James Neill of the Madras Fusiliers regiment played a major role in putting down the Indian Rebellion of 1857. He was killed during the siege of Lucknow and was reviled as the "Butcher of Allahabad" by the Indians. A statue of him was placed at Mount Road, Madras. In 1927, it became a target for Indian nationalists. The Madras Mahajana Sabha and the Madras provincial committee of the Indian National Congress passed a resolution demanding its removal. They started a series of demonstrations in Madras.

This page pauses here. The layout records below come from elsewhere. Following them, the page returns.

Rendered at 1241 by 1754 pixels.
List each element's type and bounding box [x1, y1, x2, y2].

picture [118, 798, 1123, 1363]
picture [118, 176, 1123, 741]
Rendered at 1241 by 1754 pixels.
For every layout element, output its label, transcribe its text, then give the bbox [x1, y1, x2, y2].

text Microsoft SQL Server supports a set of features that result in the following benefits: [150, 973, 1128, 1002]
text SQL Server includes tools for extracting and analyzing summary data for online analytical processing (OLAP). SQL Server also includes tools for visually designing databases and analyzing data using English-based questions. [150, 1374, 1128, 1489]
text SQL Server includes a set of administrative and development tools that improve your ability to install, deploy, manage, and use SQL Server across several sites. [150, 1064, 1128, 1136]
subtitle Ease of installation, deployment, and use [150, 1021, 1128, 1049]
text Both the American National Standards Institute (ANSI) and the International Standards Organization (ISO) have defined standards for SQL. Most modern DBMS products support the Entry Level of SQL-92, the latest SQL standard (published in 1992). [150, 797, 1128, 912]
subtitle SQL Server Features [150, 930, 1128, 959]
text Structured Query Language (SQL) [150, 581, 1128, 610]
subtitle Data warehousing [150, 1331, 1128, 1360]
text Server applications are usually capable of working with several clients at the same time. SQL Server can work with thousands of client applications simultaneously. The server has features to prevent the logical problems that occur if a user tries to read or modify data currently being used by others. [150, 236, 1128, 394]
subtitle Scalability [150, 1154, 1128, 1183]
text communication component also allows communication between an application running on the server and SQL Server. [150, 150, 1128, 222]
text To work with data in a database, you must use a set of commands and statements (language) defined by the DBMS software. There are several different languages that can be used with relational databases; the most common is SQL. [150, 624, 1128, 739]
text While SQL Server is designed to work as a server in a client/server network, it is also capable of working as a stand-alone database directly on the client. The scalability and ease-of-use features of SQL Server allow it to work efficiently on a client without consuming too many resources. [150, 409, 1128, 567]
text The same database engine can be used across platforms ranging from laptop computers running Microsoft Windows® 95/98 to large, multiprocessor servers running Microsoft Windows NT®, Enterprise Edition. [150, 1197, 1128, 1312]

The agitators came from all over the Madras Presidency and were led by S. N. Somayajulu of Tirunelveli. Several agitators were arrested and sentenced to prison terms ranging from a few weeks to a year of rigorous imprisonment. After the major leaders - Somayajulu and Swaminatha Mudaliar were arrested, K. Kamaraj became the leader of the agitation (September 1927). Mahatma Gandhi who visited Madras during the same time, gave his support to the agitation. The Madras legislature also passed resolutions demanding the removal of the statue. The agitation lost steam after a few months and was dropped to make way for the Simon Commission boycott.

Neill's statue remained in the same place and was moved to the Ripon Building campus for a few years. In 1937, when the newly elected Congress government (under the 1935 act) of C. Rajagopalachari moved it to the Madras museum after a resolution demanding its removal was passed in the Madras Corporation. As of 2021, it still remains in the Anthropology section of the museum.